What Happens at Your Real Estate Closing?
You found your perfect new home. You found a mortgage lender. You made an offer to buy the home. The seller accepted your offer. The house passed all necessary inspections. Now what? When does your new home actually become yours?
The answer is at closing. As the Home Buying Institute explains, closing is the final step of your home buying process. Many important things happen at this meeting, and money and legal documents change hands.
Closing Specifics
With the escrow agent acting as facilitator, the steps to your closing consist of the following:
You give the escrow agent a cashier’s check in the amount of your closing costs.
Your mortgage lender’s representative gives the escrow agent a check in the amount of your mortgage loan if this step has not already taken place.

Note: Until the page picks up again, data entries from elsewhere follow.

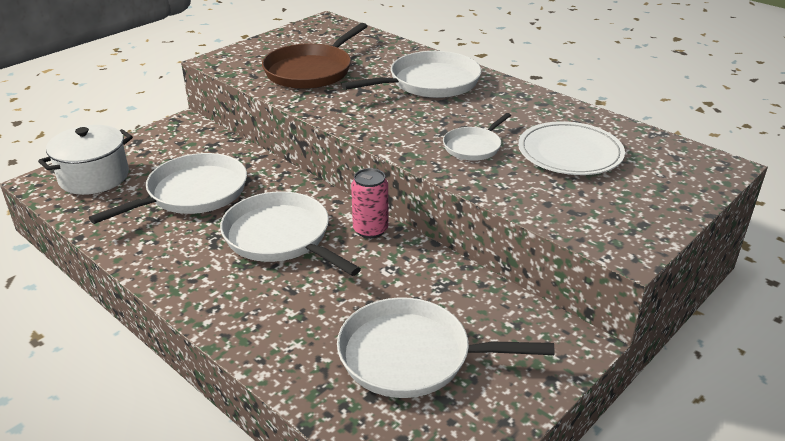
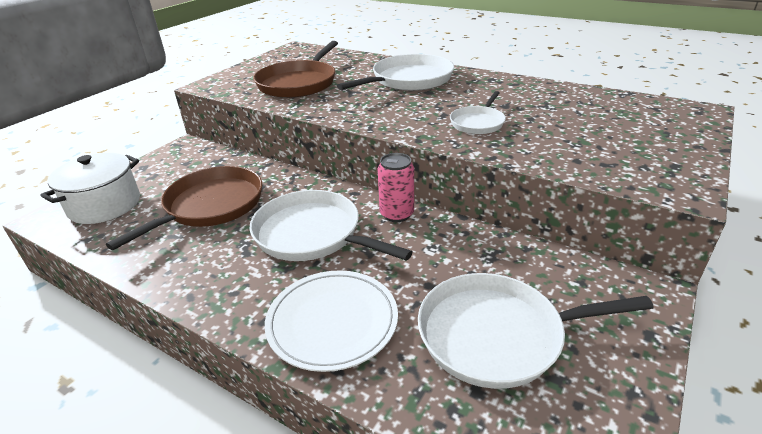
camera: 10 degrees left, 0 degrees up
(193, 193) = (210, 206): white pan -> brown pan
(570, 153) = (565, 117): white plate -> white plate (332, 322)

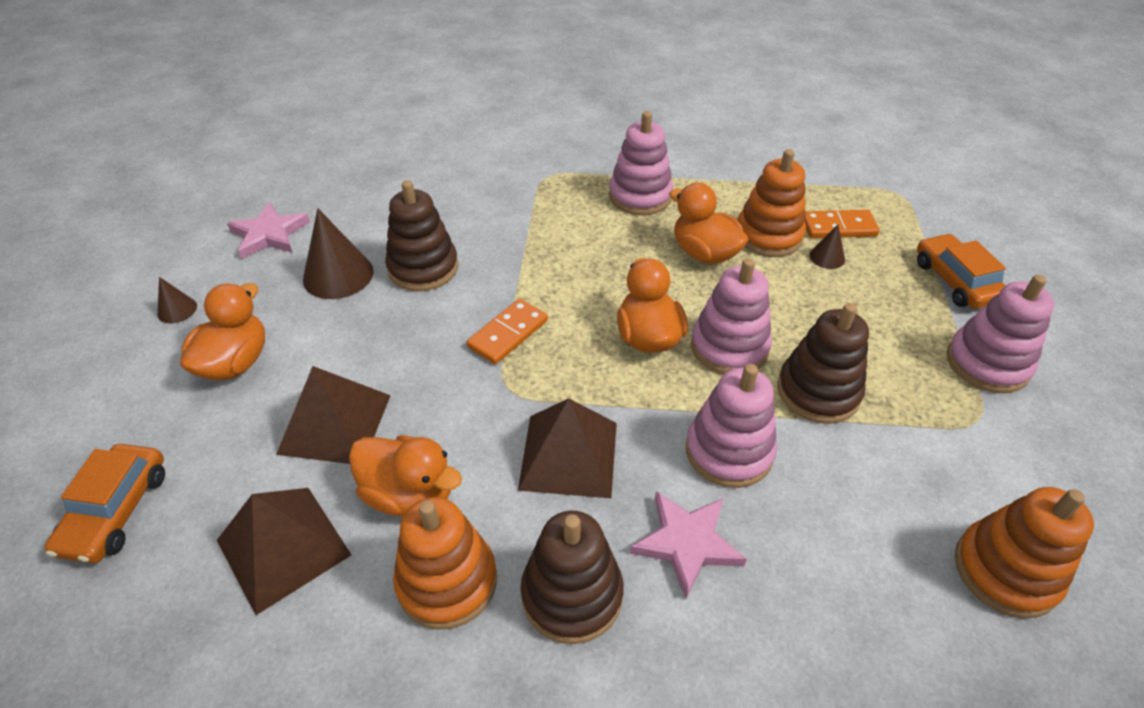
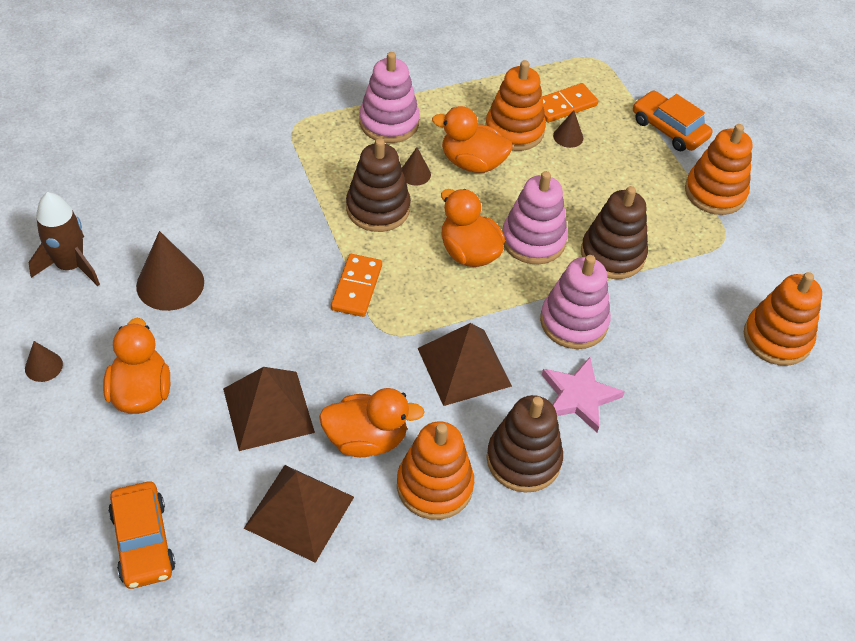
camera: 30 degrees left, 5 degrees up
(269, 234) = (70, 266): pink star -> brown rocket
(423, 268) = (243, 252): brown stacking toy -> brown stacking toy (378, 208)
(637, 247) = (415, 174): none -> brown cone
(987, 363) = (715, 192): pink stacking toy -> orange stacking toy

The escrow agent gives the seller a check in the amount of that portion of the home’s purchase price to which he or she is entitled.
The seller signs the warranty deed and gives it to the escrow agent.
The escrow agent gives the signed warranty deed to you or, more likely, to the representative from the title insurance company who records it in your county’s Recorder of Deeds Office before bringing or mailing it back to you.
Closing Costs
You can expect your closing costs to total somewhere around 3% of the amount of your mortgage loan. Your mortgage lender will provide you with a Good Faith Estimate of them, followed by an itemized HUD-1 Settlement Statement once all closing costs become known and totaled. This is the amount for which you must obtain a certified check from your bank to present to the escrow agent at closing.